May 2020
tl;dr: Use optical flow and dense 2D-2D to solve for local pose and align with depth prediction.
Overall impression
The name seems to come from “triangulate-flow”.
PoseNet lack generalization ability (performs badly for long sequence where relative pose across sequence is hugely different, when video is speed up, and also hardly beats image retrieval baseline).
The idea of using optical flow to calculate relative pose is very similar to DF-VO. The main difference
- DF-VO has pre-trained depth and flow network separately with PoseNet-like architecture while TrianFLow got rid of PoseNet altogether and uses the triangulation to perform self-supervision.
- DF-VO is based on SC-sfm-learner to ensure consistency and aligns pose to depth. TrianFlow aligns depth to pose. (Why?)
The knowledge of correspondence (matching) does not have to be learned by PoseNet and thus improves network generalization ability.
Key ideas
- FlowNet is based on PWC-Net
- Scale is explicitly disentangled at both training and inference.
- Training:
- optical flow to get dense matching
- forward-backward consistency to generate score map Ms
- Sample points that survives occlusion mask Mo and top 20% forward-backward score.
-
8 pt algorithm in RANSAC + cheirality check to solve F matrix and R |
t. |
-
Based on R |
t and correspondence, get triangulated point depth with mid-point triangulation to get up-to-scale 3d structure. Points around epipoles (vanishing points) are removed for triangulation. |
- Dense predicted depth is aligned to sparse triangulated depth. The 3d structure’s scale is determined by relative pose scale. The triangulated depth is used as pseudo-depth signal to supervise depth prediction
- Inference (same as DF-VO)
- Calculate fundamental matrix from optical flow
- When optical flow is too small, use PnP to solve for relative pose.
- TrianFlow can generalize to unseen ego motion.
- For 3x fast sequence, ORB-SLAM2 frequently fails and reinitializes under fast motion
- The results is better than most other end-to-end methods, but not a good as DF-VO.
Technical details
- Occlusion map, Mo
- Flow consistency score map, Ms
- The recovered pose from optical flow is obtained using cv2.recoverPose and has unit length t.

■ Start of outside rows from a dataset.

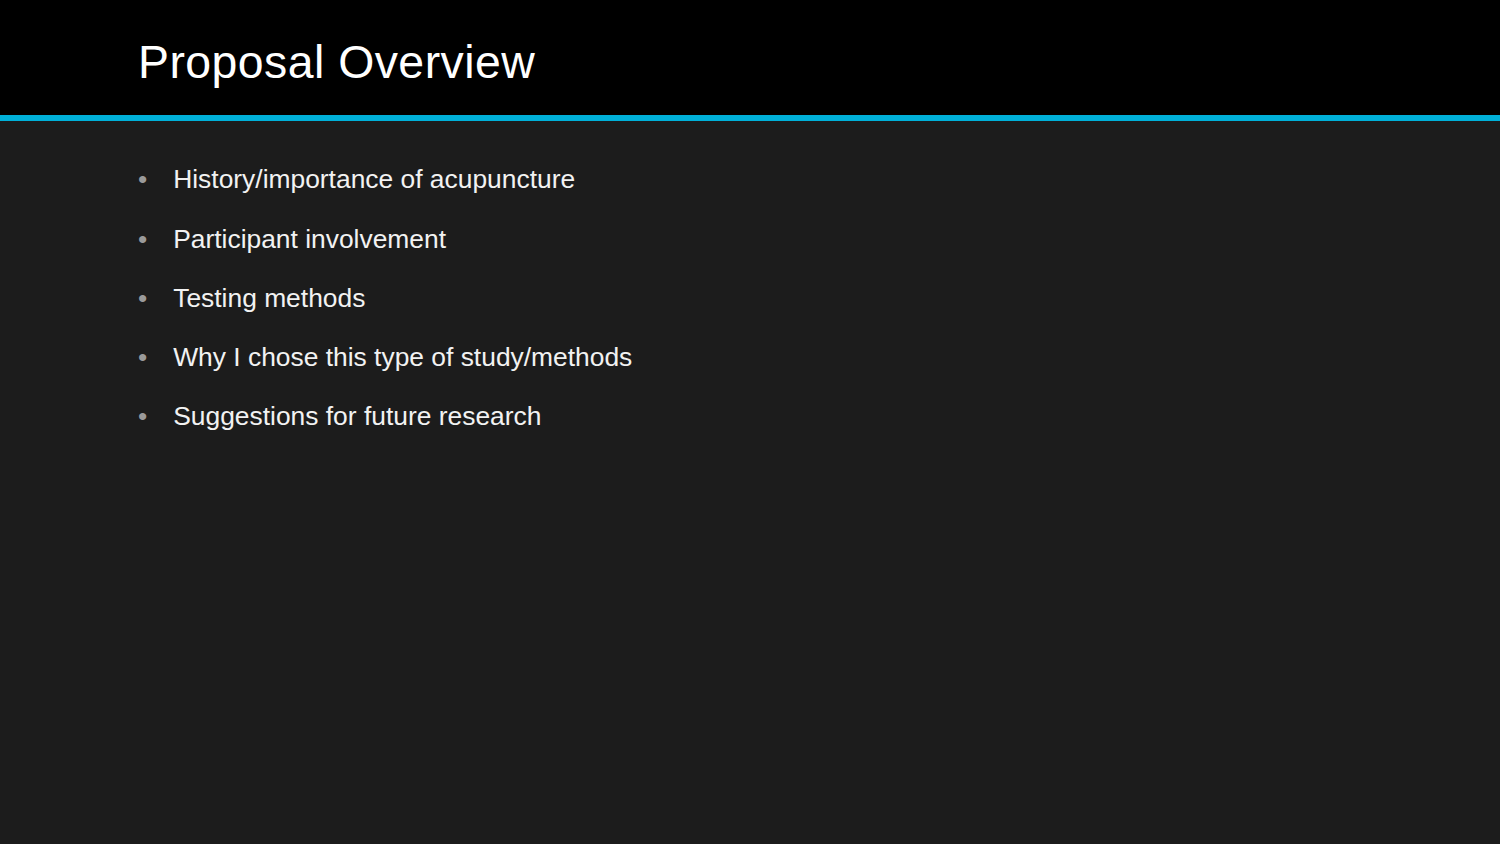Proposal Overview
History/importance of acupuncture
Participant involvement
Testing methods
Why I chose this type of study/methods
Suggestions for future research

- inlier score map, Mr, by computing distance map from each pixel to its corresponding epipolar line. Implementation of inlier mask in code
- Angle mask: filter out points close to epipoles. Implementation of angle mask
- During training, the sparse triangulated depth are up to scale, and the depth difference is normalized by the sparse depth value again, and thus the depth loss is scale invariant.
Notes
- Q: the scale normalization is there to ensure a consistent scale between depth and flow, but what ensures a scale consistency across frames? –> This seems to be learned implicitly by the depth network. Now the depth network only has to focus on learning the relative depth, and the scale consistency seems to be come from the continuity assumption of the network, that a continuous change in image leads to continuous change in depth prediction. But adding the scale consistency loss proposed in SC-SfM-learner does not seem to hurt?
- The paper
- During inference, the code actually assumes depth predictions have consistent scale and thus aligns pose to depth.
The central idea of existing self-supervised depth-pose learning methods is to learn two separated networks on the estimation of monocular depth and relative pose by enforcing geometric constraints on image pairs.